Vite uses esbuild to transpile TypeScript into JavaScript which is about 20~30x faster than vanilla tsc. HMR updates can reflect in the browser in under 50ms.

Client Types

Vite's default types are for its Node.js API. To shim the environment of client-side code in a Vite application, add a d.ts declaration file:

/// <reference types="vite/client" />


Css file import injects its content to the page via <style> tag with HMR support. Processed CSS can be retrieved as a string as the module's default export.

  • • Vite supports CSS @import inlining via postcss-import.
  • • If the project contains valid PostCSS config, it will be automatically applied to all imported CSS.
  • • Any CSS file ending with .module.css is considered a CSS modules file.
  • • Vite does provide built-in support for .scss, .sass, .less, .styl and .stylus files. There is no need to install Vite-specific plugins for them but the corresponding pre-processor itself must be installed.

Other Features

  • • Dependencies are Strongly Cached
  • • HMR API for configuring HMR
  • • First-class Vue support
  • • JSX transpilation is handled via esbuild
  • • Importing a static asset will return the resolved public URL when it is served, with additional query support
  • • JSON files can be directly imported, named imports are supported
  • • Multiple module import from the file system
  • • Dynamic import with variables
  • • Web Worker import with constructors and suffixes
  • • CSS Code Splitting
  • • Preload Directives Generation
  • • Async Chunk Loading Optimization

Find more about the features on Features site.

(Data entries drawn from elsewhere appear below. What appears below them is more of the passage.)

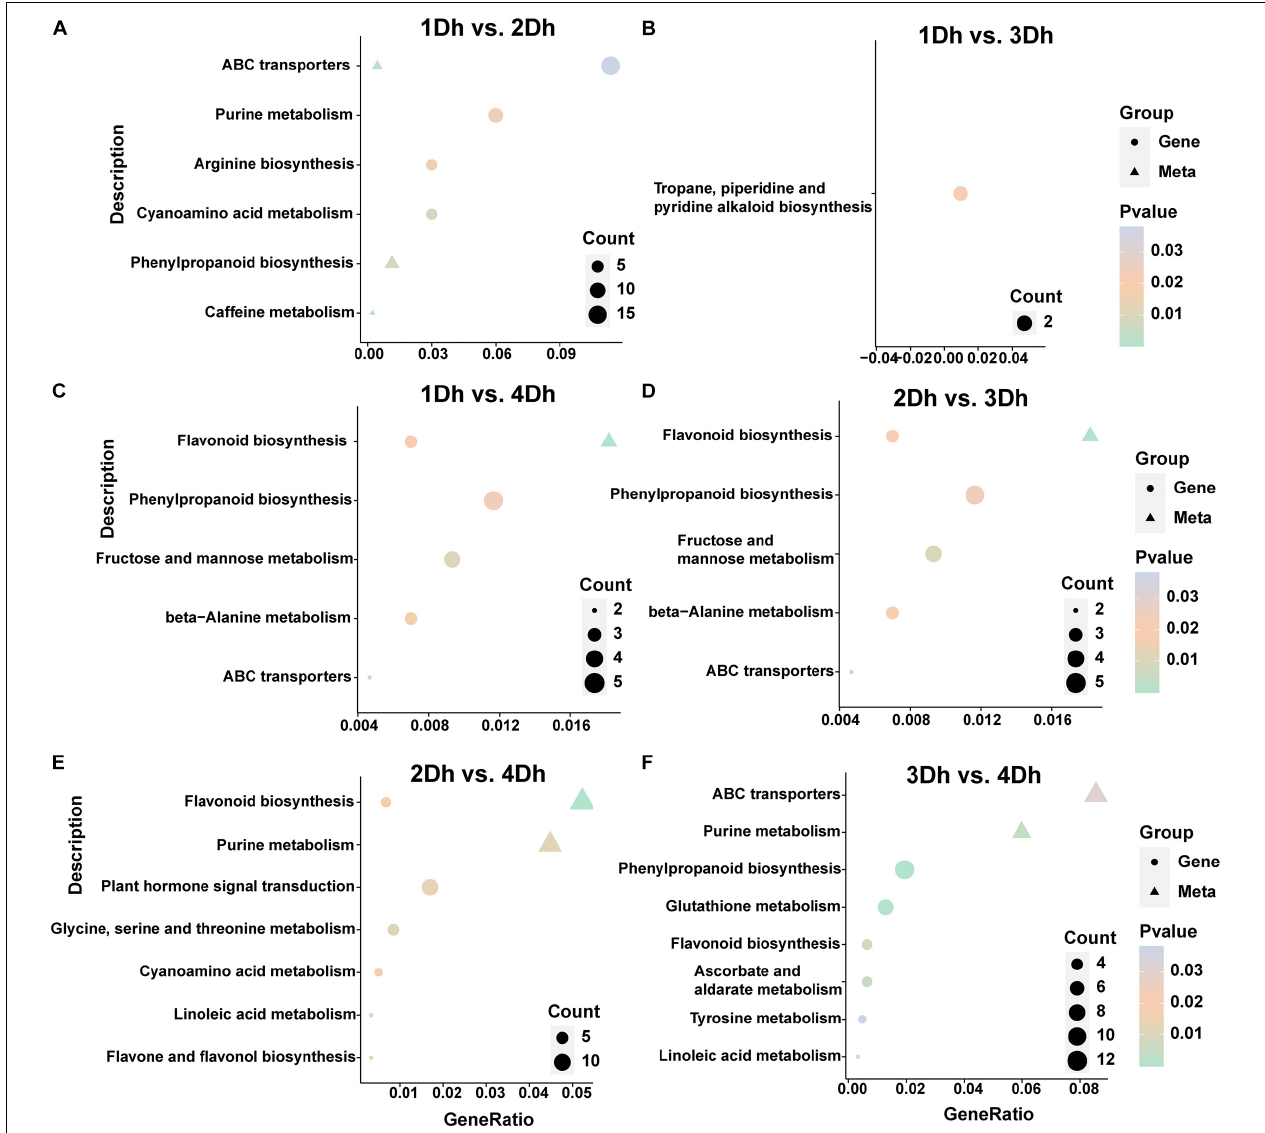
FIGURE 5 | Integrated with DEGs and DAMs of KEGG pathway. (A) 1Dh vs. 2Dh. (B) 1Dh vs. 3Dh. (C) 1Dh vs. 4Dh. (D) 2Dh vs. 3Dh. (E) 2Dh vs. 4Dh. (F) 3Dh vs. 4Dh.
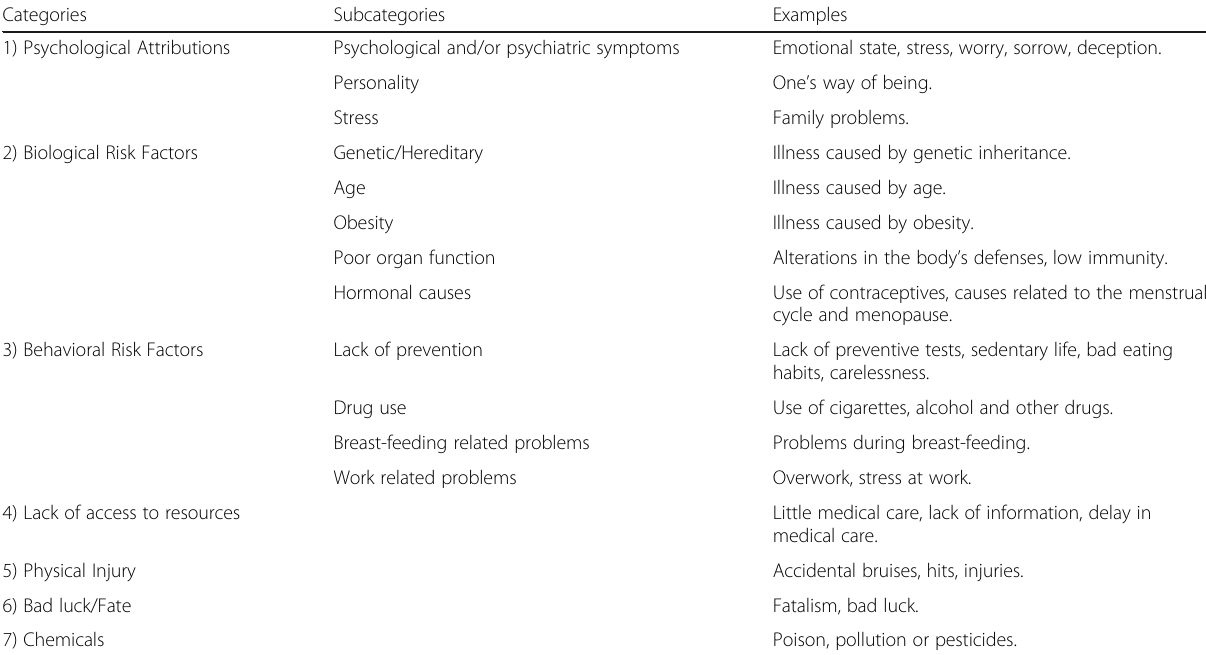
Table 1 Categories, subcategories, and examples of causes attributed to breast cancer Categories Examples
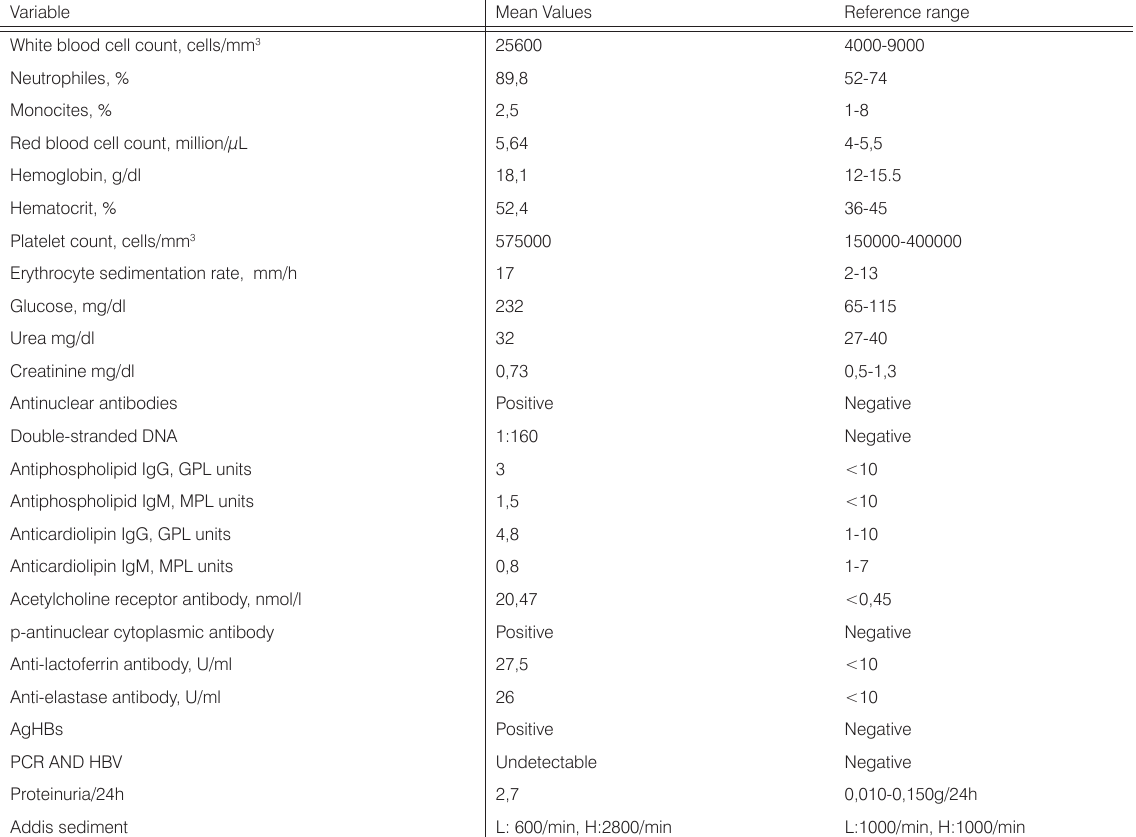
Table 1. Laboratory data on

Vite can be extended using plugins, which are based on Rollup's plugin interface with a few extra Vite-specific options. Plugins need to be added to devDependencies of package.json and included in the plugins array in the vite.config.js. An example is presented bellow:

import { defineConfig } from 'vite'; import react from '@vitejs/plugin-react'; // https://vitejs.dev/config/ export default defineConfig({ plugins: [ react({ jsxImportSource: '@emotion/react', babel: { plugins: ['@emotion/babel-plugin'], }, }), ], });

My experience with Vite

Until now I have tried out Vite in a relatively short project with React and TypeScript and I was left amazed by the performance of Vite.
Starting the development server on my mid-range laptop CPU takes around 1 second.
HMR gave me a "blink and you will miss the content refresh" feeling after the save.

In this short project I didn't encounter any additional difficulties with Vite compared to the Create React App project which makes Vite a great alternative to CRA for me.